My post is in response to this query (the following discussion is going to be good as well - take note of the post by Karen LaBonte pointing teachers to Scoop.It, which in turn points us at this Book Shelf interview: Graphic storytelling and the new literacies and many more terrific resources for teaching with graphic novels.  Check it out.

You might also want to explore the concept of the picto-essaySyncopated: An Anthology of Nonfiction Picto-Essays is a starter collection. These short graphic pieces eyeball an experience (e.g. memoir), place, or time, crossing back and forth from history to "you are there" as only the visual world can.  I would use them along with the web to enrich visual literacy and visual history lessons. Students with drawing-disability can generally create a wonderful product with a digital camera.
[My response to Raef Earl Williams, who writes: "With the pressures of teaching all standards and standardized testing, can you rationalize teaching this type of text year in and year out? "] There is also new pressure to teach creative thinking and textual interpretation, and to have students work in purposeful discussion groups.  I think that the best graphic novels are a legitimate text source for developing higher order skills - including comprehension.  I also agree with you that the power of images is a literacy that should be taught.  One approach might be to compare graphic to text versions of literature.  I did this with Fahrenheit 451. The Gunslinger, The Martian Chronicles, Something Wicked This Way Comes, Twilight, The Odyssey, and Beowulf (several graphic and comic versions of this are available) are other possibilities  [and, I have since discovered, most of Shakespeare and Mark Twain, many great moments in US history... the concept of compare/contrast is HUGE using this format].

It is certainly possible to study any element of literature through its visual presentation in graphic novels - much as you might study a visual image (painting, photograph, etc.).  [in fact, some concepts might be best introduced or reinforced with graphic novels: irony, mood, point of view, contrast, parallelism - to name a few]

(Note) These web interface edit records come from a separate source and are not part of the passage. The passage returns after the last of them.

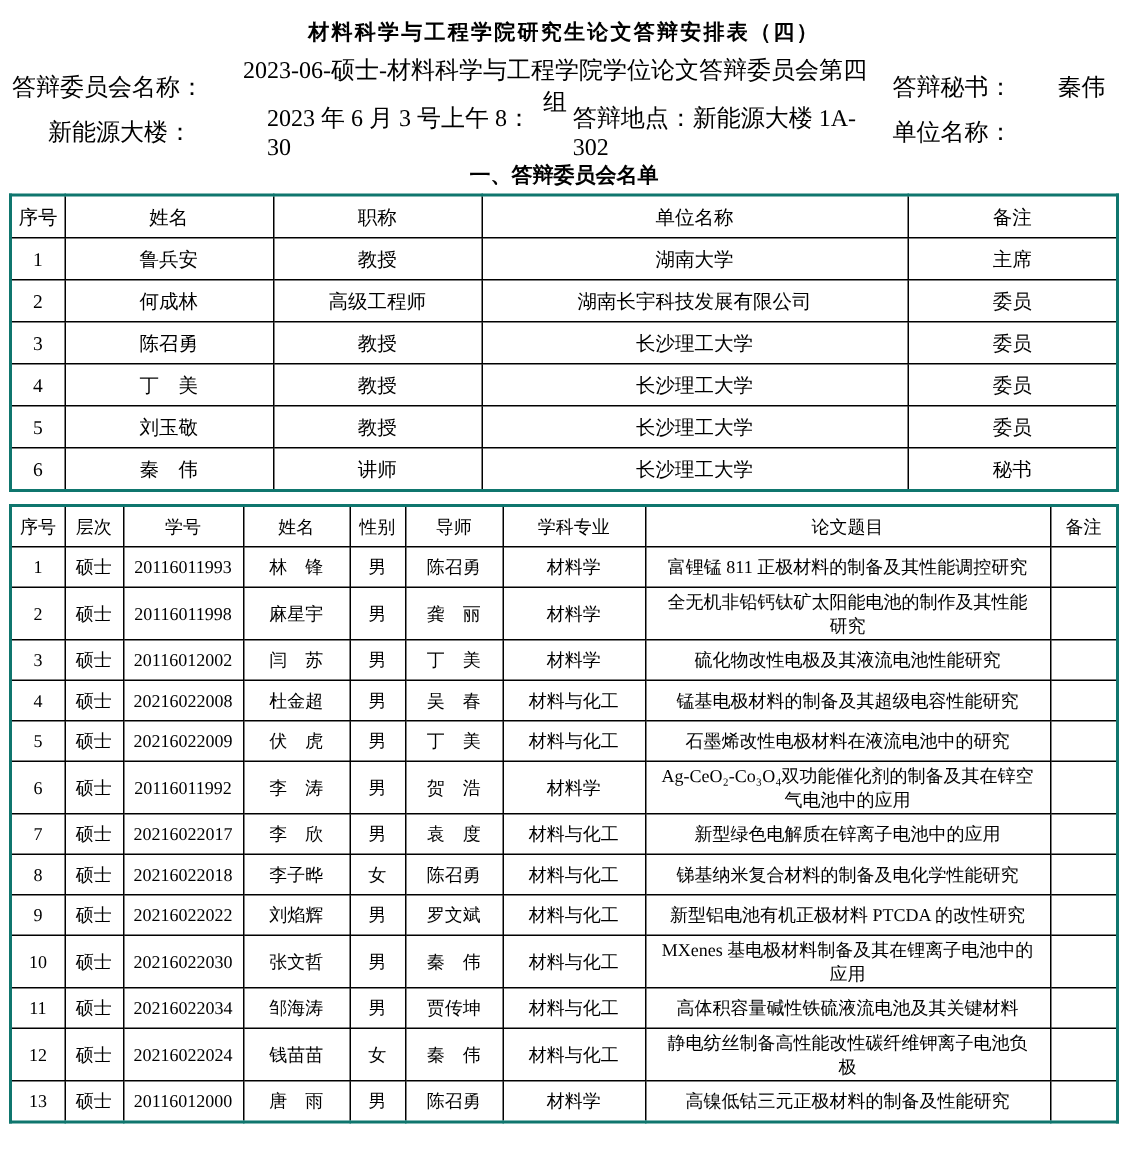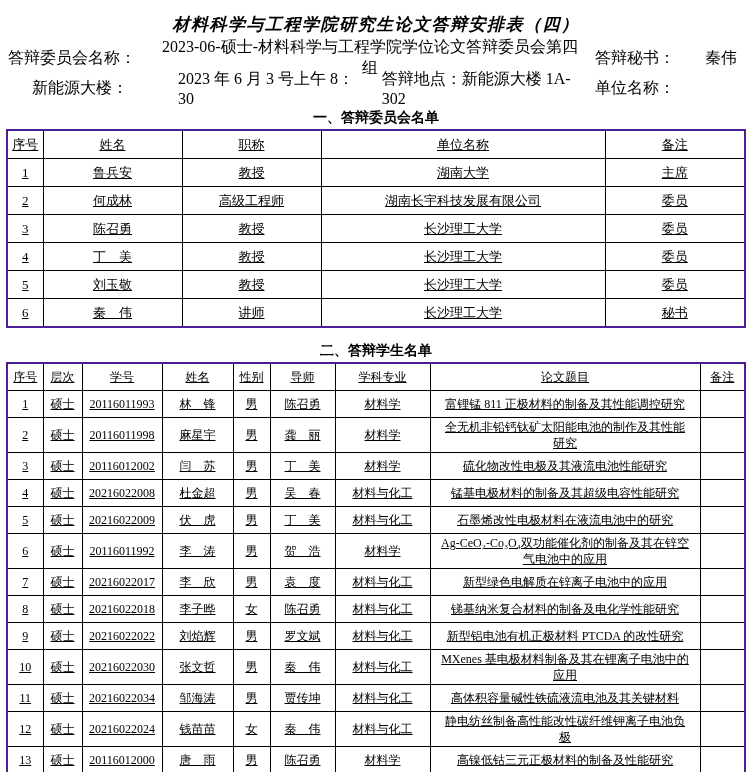--- a/index.html
+++ b/index.html
@@ -18,12 +18,11 @@
   }
   .doc-title {
     text-align: center;
-    font-size: 17px;
+    font-size: 14px;
     font-weight: bold;
     letter-spacing: 1.5px;
     padding-top: 13px;
     height: 30px;
-    font-style: italic;
   }
   .info-row {
     display: flex;

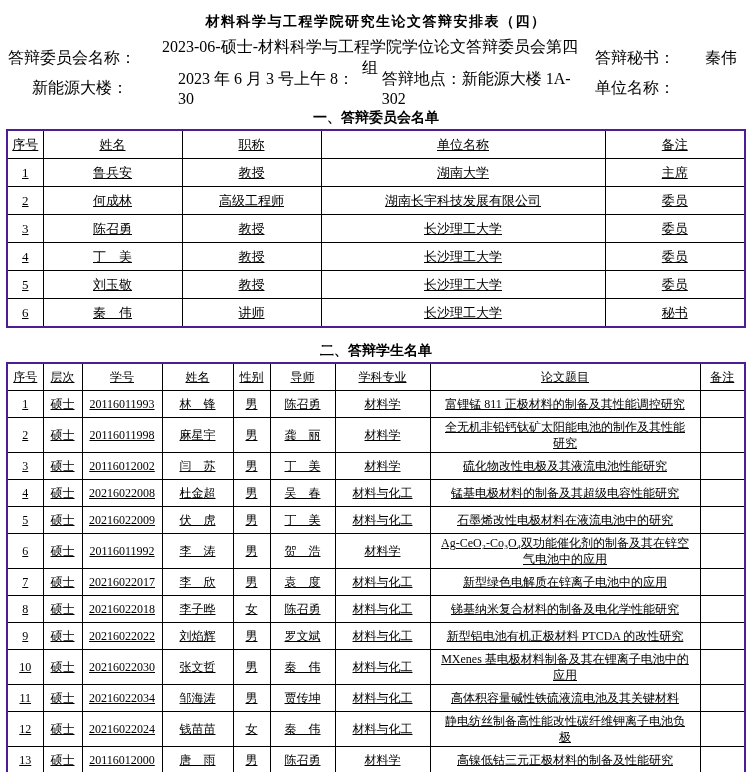--- a/index.html
+++ b/index.html
@@ -52,8 +52,7 @@
     table-layout: fixed;
     width: 622px;
     margin: 0 auto;
-    border: 2px solid #4c1d95;
-    text-decoration: underline;
+    border: 2px solid #0f766e;
   }
   th, td {
     border: 1px solid #000000;

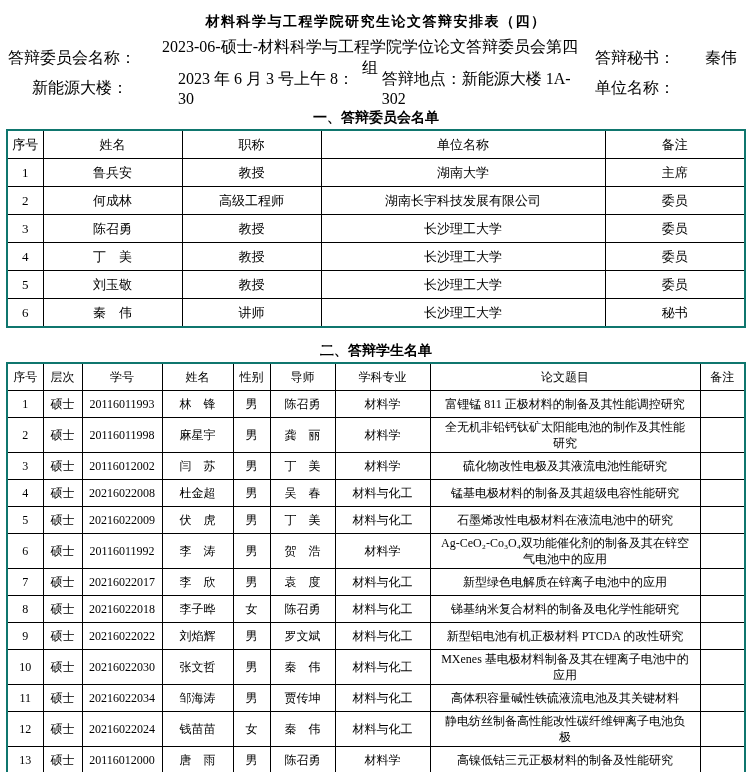--- a/index.html
+++ b/index.html
@@ -168,7 +168,6 @@
 
   <div class="sec2-gap"></div>
 
-  <div class="section-heading">二、答辩学生名单</div>
 
   <table class="t2">
     <colgroup>

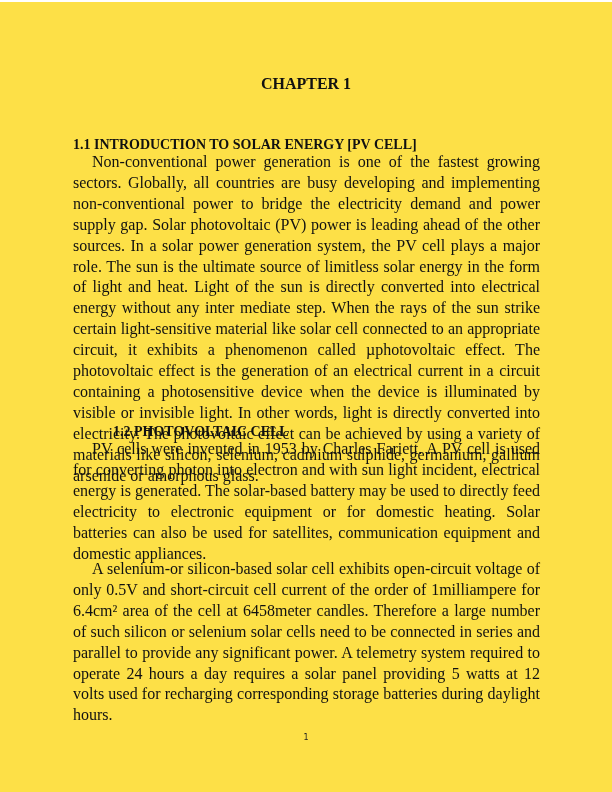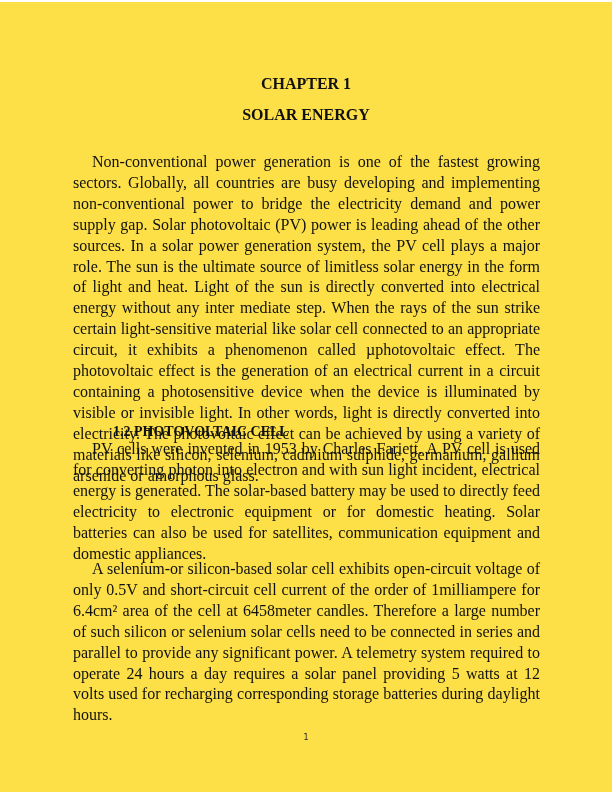--- a/index.html
+++ b/index.html
@@ -36,7 +36,6 @@
 
 <div class="page">
   <div class="chapter-num">CHAPTER 1</div>
-  <div class="chapter-title">SOLAR ENERGY</div>
 
   <p class="para" style="top:150px; margin:0;">Non-conventional power generation is one of the fastest growing sectors. Globally, all countries are busy developing and implementing non-conventional power to bridge the electricity demand and power supply gap. Solar photovoltaic (PV) power is leading ahead of the other sources. In a solar power generation system, the PV cell plays a major role. The sun is the ultimate source of limitless solar energy in the form of light and heat. Light of the sun is directly converted into electrical energy without any inter mediate step. When the rays of the sun strike certain light-sensitive material like solar cell connected to an appropriate circuit, it exhibits a phenomenon called µphotovoltaic effect. The photovoltaic effect is the generation of an electrical current in a circuit containing a photosensitive device when the device is illuminated by visible or invisible light. In other words, light is directly converted into electricity. The photovoltaic effect can be achieved by using a variety of materials like silicon, selenium, cadmium sulphide, germanium, gallium arsenide or amorphous glass.</p>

Here are some titles I would love to teach: American Vampire, Vol. 1 (because Stephen King was involved - but there are also a vol.2 and 3 is on the way), Persepolis, Trickster (Native American storytellers and graphic artists), American Born Chinese, Stitches - a Memoir, Shaun Tan (The Arrival, Lost and Found), and (of course - you would have to offer this) Maus.

American Library Association maintains lists of the best YA graphic novels published each year.  The number of titles alone is one reason to attend to them in the classroom.

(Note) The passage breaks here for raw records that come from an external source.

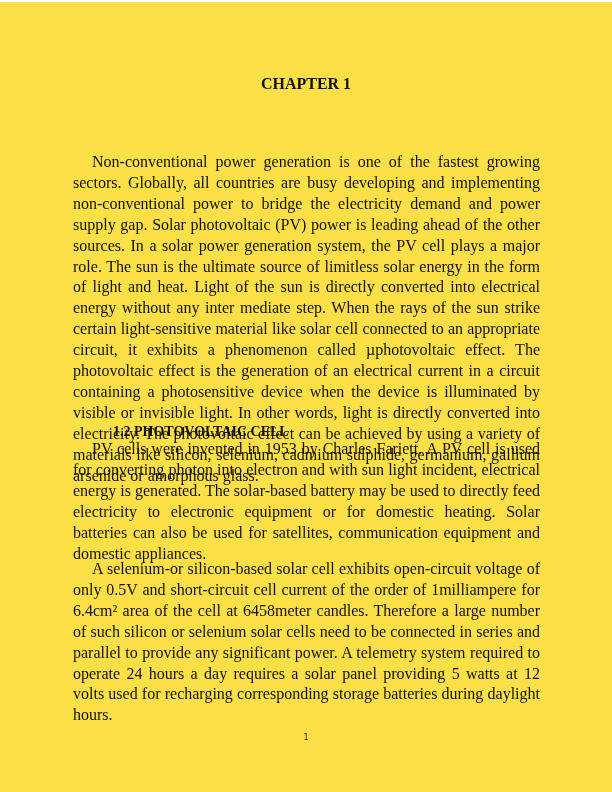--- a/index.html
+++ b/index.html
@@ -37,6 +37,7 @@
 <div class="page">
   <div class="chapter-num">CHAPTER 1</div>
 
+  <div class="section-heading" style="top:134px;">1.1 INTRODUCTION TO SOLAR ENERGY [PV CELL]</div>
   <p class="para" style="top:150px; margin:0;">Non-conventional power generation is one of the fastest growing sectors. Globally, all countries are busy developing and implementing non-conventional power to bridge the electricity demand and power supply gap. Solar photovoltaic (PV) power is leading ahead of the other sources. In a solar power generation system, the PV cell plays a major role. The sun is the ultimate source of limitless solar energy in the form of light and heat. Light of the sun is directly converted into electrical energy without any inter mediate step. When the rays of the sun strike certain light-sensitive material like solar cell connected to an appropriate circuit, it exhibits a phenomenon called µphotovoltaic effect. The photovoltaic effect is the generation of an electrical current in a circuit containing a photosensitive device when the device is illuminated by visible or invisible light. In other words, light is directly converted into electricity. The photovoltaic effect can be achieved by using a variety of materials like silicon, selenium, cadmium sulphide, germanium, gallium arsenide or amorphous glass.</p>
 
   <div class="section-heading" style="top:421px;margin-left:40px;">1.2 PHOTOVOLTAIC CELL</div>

Since I am having fun imagining this:
  • Hark a Vagrant and Wondermark are online sources of excellent, intelligent "shorts" - check out the Hark archives to show kids that graphic is not "dumb." Find a 1-panel short called "The Hole" at this unlikely source: ELL online resource Grammarman (also noted in my post Storytelling Spirit). Grammarman Comic also offers short graphic lessons: comics with errors, worksheets, answer sheets.  And another in the .pdf download from, of all places, spirit - the journal of Southwest Airlines, October 2011.
  • There are many comic apps - so your students should have no trouble finding DC and other titles for their smart phones. I use Comics, the reader for ComiXology.com.
  • I would probably begin with a study of wordless picture books: The Mysteries of Harris Burdick (there is a collection of short stories - one for each picture - due out this fall), Woolvs in the Sitee, Varmints, and Chalk are four of my favorites, but ask a children's librarian. 
  • Inanimate Alice is a terrific graphic puzzle story - a good problem-solving challenge for a visual reader. There will surely be more of these fully digital visual stories in the months to come.
  • It would be interesting to have students do some deep thinking about the mood, tone, and content of graphic novels - so little humor, so much violence and darkness (just a study of color across several titles would be fun).

On the "create" end of learning, you might want to have groups collaborate on a graphic story - apps like Comic Life and online tools like Make Beliefs Comix can support the non-artistic.  With middle schoolers, we did work on large pages as well as digital ones.   Have fun!